• Records contained in a dataset:
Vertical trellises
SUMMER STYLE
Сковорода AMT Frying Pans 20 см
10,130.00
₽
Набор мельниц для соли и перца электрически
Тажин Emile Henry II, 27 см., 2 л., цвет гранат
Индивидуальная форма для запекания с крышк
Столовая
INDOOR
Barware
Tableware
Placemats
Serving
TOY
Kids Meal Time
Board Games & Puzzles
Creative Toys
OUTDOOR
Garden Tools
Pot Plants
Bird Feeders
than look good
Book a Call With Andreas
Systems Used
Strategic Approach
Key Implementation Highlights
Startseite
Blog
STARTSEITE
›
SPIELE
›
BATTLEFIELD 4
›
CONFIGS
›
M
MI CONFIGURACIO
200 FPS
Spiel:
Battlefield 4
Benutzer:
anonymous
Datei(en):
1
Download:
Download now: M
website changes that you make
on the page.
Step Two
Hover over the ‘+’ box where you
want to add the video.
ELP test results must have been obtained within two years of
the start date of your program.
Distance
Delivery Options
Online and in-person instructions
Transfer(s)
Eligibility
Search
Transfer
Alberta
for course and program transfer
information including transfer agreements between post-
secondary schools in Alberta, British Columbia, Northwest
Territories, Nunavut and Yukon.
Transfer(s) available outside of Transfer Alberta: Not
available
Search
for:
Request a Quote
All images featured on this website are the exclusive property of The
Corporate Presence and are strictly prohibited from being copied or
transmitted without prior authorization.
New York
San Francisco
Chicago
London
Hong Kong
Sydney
--
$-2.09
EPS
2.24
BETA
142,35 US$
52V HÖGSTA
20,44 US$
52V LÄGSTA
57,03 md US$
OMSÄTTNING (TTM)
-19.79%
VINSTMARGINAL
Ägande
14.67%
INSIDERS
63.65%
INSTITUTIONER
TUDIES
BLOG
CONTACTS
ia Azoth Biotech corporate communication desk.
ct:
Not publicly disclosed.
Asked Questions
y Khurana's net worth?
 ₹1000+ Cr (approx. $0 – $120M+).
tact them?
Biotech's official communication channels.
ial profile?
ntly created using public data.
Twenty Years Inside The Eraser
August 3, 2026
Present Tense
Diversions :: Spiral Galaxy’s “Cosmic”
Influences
...
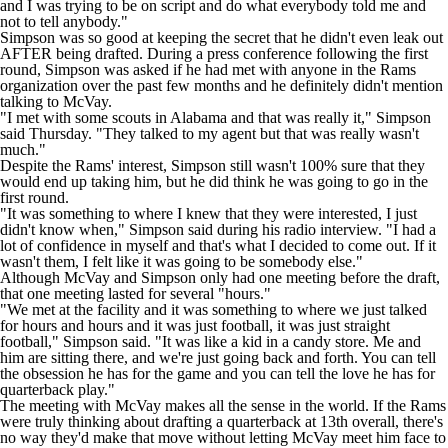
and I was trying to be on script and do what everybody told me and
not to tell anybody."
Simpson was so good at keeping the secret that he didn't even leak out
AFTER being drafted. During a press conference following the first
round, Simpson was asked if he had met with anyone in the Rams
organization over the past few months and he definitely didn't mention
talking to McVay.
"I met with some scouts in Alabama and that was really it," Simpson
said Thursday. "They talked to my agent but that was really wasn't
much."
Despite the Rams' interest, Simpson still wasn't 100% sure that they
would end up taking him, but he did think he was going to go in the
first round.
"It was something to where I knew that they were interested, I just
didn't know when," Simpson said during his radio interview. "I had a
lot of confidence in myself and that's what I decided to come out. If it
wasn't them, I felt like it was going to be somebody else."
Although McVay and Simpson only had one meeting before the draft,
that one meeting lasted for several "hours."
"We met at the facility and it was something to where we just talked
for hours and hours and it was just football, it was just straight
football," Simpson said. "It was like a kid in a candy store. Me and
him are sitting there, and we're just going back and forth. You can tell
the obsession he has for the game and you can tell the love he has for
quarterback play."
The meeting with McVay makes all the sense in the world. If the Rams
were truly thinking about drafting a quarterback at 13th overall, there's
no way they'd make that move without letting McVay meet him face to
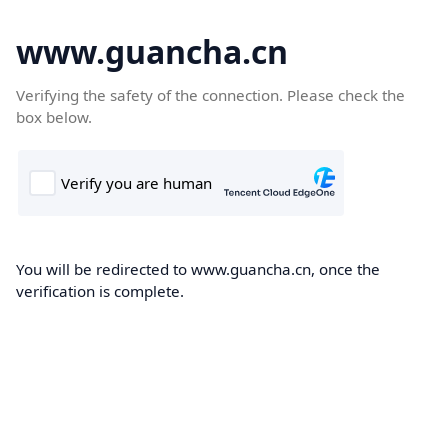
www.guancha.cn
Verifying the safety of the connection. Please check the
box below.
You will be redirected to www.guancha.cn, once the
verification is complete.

• AIM OF THE TASK: Among the lines above, find each one containing the string "program" and copy it.

• TASK ANSWER:
the start date of your program.
for course and program transfer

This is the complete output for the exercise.